Task to complete. Every record below must be returned word for word, with the pictures left out.

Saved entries
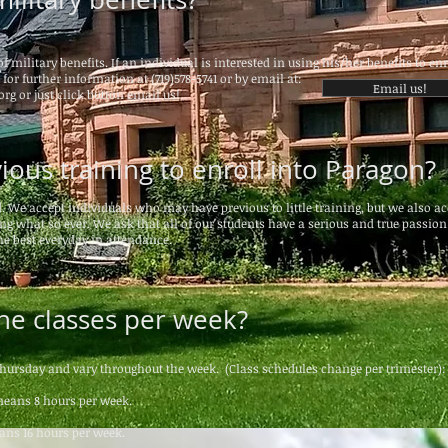
f military benefits. If an individual is interested in using his/her benefits to enr
for further information at (719)578-5741 or by email at:
Email us!
org
or just click button email us!
ious training to enroll into Paragon?
d. We accept individuals who may have previous to little training, but we also ac
g what so ever. We ask that all of our students have a serious and true passion
he best everyday in attendance.
he classes per week?
hursday and vary throughout the week.
(Class schedules change per trimester):
means 8 hours per week.
eans 16 hours per week.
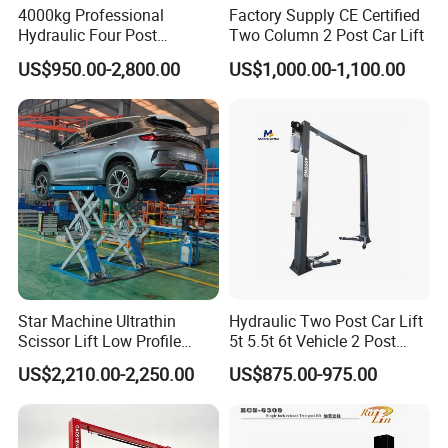
4000kg Professional
Factory Supply CE Certified
Hydraulic Four Post
Two Column 2 Post Car Lift
Automotive Elevator 2 Post
US$950.00-2,800.00
US$1,000.00-1,100.00
Car Repair Parking Hoist Lift
for Garage Equipment
Star Machine Ultrathin
Hydraulic Two Post Car Lift
Scissor Lift Low Profile
5t 5.5t 6t Vehicle 2 Post
Double Hydraulic Cylinder
Auto Hoist for Car Repair
US$2,210.00-2,250.00
US$875.00-975.00
Auto Car Lifter
Workshop
Product Parameters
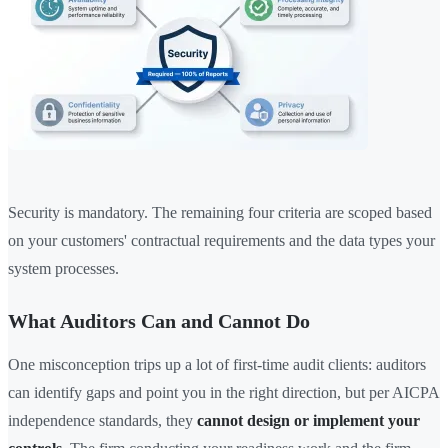
Security is mandatory. The remaining four criteria are scoped based
on your customers' contractual requirements and the data types your
system processes.
What Auditors Can and Cannot Do
One misconception trips up a lot of first-time audit clients: auditors
can identify gaps and point you in the right direction, but per AICPA
independence standards, they
cannot design or implement your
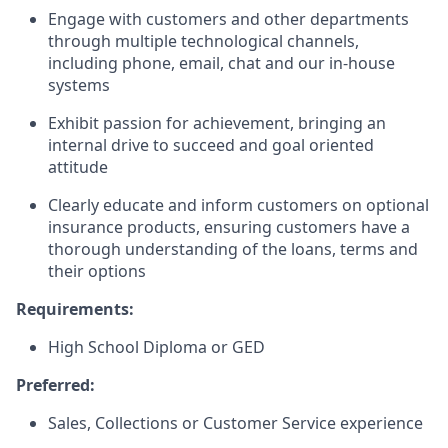
Engage with customers and other departments
through multiple technological channels,
including phone, email, chat and our in-house
systems
Exhibit passion for achievement, bringing an
internal drive to succeed and goal oriented
attitude
Clearly educate and inform customers on optional
insurance products, ensuring customers have a
thorough understanding of the loans, terms and
their options
Requirements:
High School Diploma or GED
Preferred:
Sales, Collections or Customer Service experience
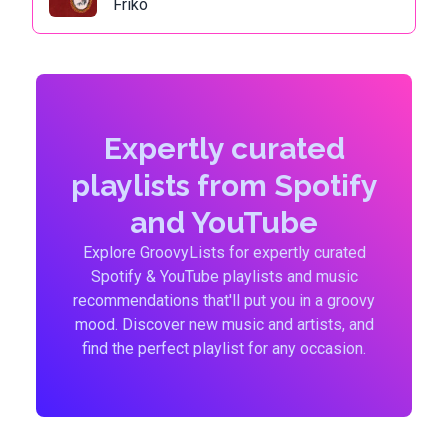
Friko
Expertly curated
playlists from Spotify
and YouTube
Explore GroovyLists for expertly curated
Spotify & YouTube playlists and music
recommendations that'll put you in a groovy
mood. Discover new music and artists, and
find the perfect playlist for any occasion.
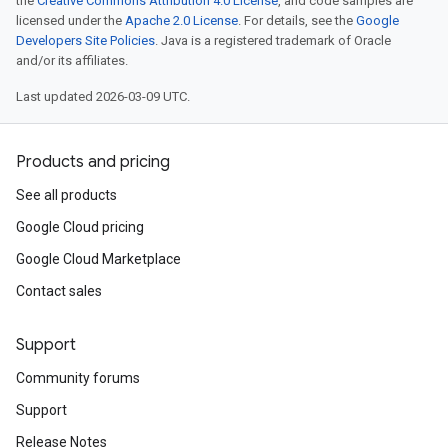
the
Creative Commons Attribution 4.0 License
, and code samples are
licensed under the
Apache 2.0 License
. For details, see the
Google
Developers Site Policies
. Java is a registered trademark of Oracle
and/or its affiliates.
Last updated 2026-03-09 UTC.
Products and pricing
See all products
Google Cloud pricing
Google Cloud Marketplace
Contact sales
Support
Community forums
Support
Release Notes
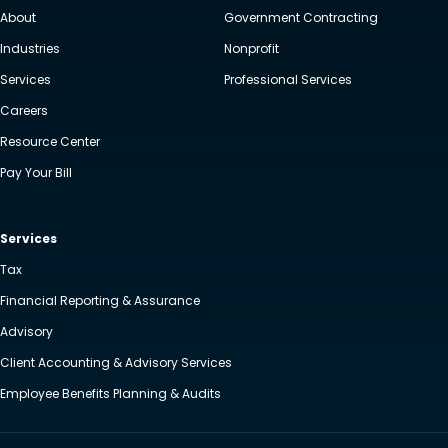
About
Government Contracting
Industries
Nonprofit
Services
Professional Services
Careers
Resource Center
Pay Your Bill
Services
Tax
Financial Reporting & Assurance
Advisory
Client Accounting & Advisory Services
Employee Benefits Planning & Audits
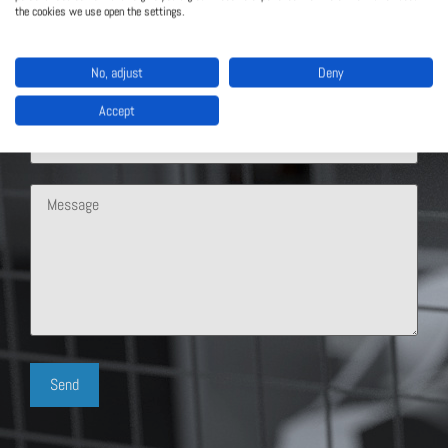
the cookies we use open the settings.
No, adjust
Deny
Accept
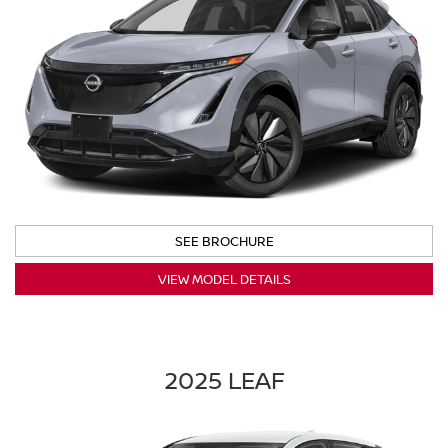
SEE BROCHURE
VIEW MODEL DETAILS
2025 LEAF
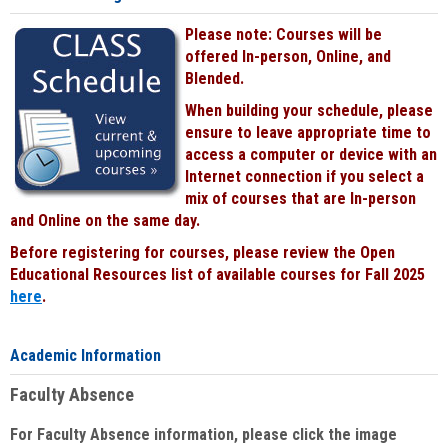
Please note: Courses will be
offered In-person, Online, and
Blended.
When building your schedule, please
ensure to leave appropriate time to
access a computer or device with an
Internet connection if you select a
mix of courses that are In-person
and Online on the same day.
Before registering for courses, please review the Open
Educational Resources list of available courses for Fall 2025
here
.
Academic Information
Faculty Absence
For Faculty Absence information, please click the image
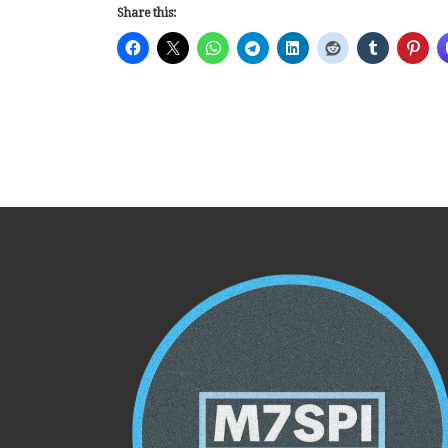
Share this:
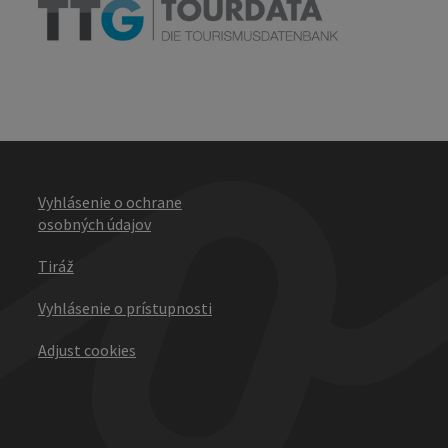
Vyhlásenie o ochrane
osobných údajov
Tiráž
Vyhlásenie o prístupnosti
Adjust cookies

Completed task.
f military benefits. If an individual is interested in using his/her benefits to enr
for further information at (719)578-5741 or by email at:
Email us!
org
or just click button email us!
ious training to enroll into Paragon?
d. We accept individuals who may have previous to little training, but we also ac
g what so ever. We ask that all of our students have a serious and true passion
he best everyday in attendance.
he classes per week?
hursday and vary throughout the week.
(Class schedules change per trimester):
means 8 hours per week.
eans 16 hours per week.
4000kg Professional
Factory Supply CE Certified
Hydraulic Four Post
Two Column 2 Post Car Lift
Automotive Elevator 2 Post
US$950.00-2,800.00
US$1,000.00-1,100.00
Car Repair Parking Hoist Lift
for Garage Equipment
Star Machine Ultrathin
Hydraulic Two Post Car Lift
Scissor Lift Low Profile
5t 5.5t 6t Vehicle 2 Post
Double Hydraulic Cylinder
Auto Hoist for Car Repair
US$2,210.00-2,250.00
US$875.00-975.00
Auto Car Lifter
Workshop
Product Parameters
Security is mandatory. The remaining four criteria are scoped based
on your customers' contractual requirements and the data types your
system processes.
What Auditors Can and Cannot Do
One misconception trips up a lot of first-time audit clients: auditors
can identify gaps and point you in the right direction, but per AICPA
independence standards, they
cannot design or implement your
Engage with customers and other departments
through multiple technological channels,
including phone, email, chat and our in-house
systems
Exhibit passion for achievement, bringing an
internal drive to succeed and goal oriented
attitude
Clearly educate and inform customers on optional
insurance products, ensuring customers have a
thorough understanding of the loans, terms and
their options
Requirements:
High School Diploma or GED
Preferred:
Sales, Collections or Customer Service experience
Friko
Expertly curated
playlists from Spotify
and YouTube
Explore GroovyLists for expertly curated
Spotify & YouTube playlists and music
recommendations that'll put you in a groovy
mood. Discover new music and artists, and
find the perfect playlist for any occasion.
the
Creative Commons Attribution 4.0 License
, and code samples are
licensed under the
Apache 2.0 License
. For details, see the
Google
Developers Site Policies
. Java is a registered trademark of Oracle
and/or its affiliates.
Last updated 2026-03-09 UTC.
Products and pricing
See all products
Google Cloud pricing
Google Cloud Marketplace
Contact sales
Support
Community forums
Support
Release Notes
About
Government Contracting
Industries
Nonprofit
Services
Professional Services
Careers
Resource Center
Pay Your Bill
Services
Tax
Financial Reporting & Assurance
Advisory
Client Accounting & Advisory Services
Employee Benefits Planning & Audits
the cookies we use open the settings.
No, adjust
Deny
Accept
SEE BROCHURE
VIEW MODEL DETAILS
2025 LEAF
Please note: Courses will be
offered In-person, Online, and
Blended.
When building your schedule, please
ensure to leave appropriate time to
access a computer or device with an
Internet connection if you select a
mix of courses that are In-person
and Online on the same day.
Before registering for courses, please review the Open
Educational Resources list of available courses for Fall 2025
here
.
Academic Information
Faculty Absence
For Faculty Absence information, please click the image
Share this:
Vyhlásenie o ochrane
osobných údajov
Tiráž
Vyhlásenie o prístupnosti
Adjust cookies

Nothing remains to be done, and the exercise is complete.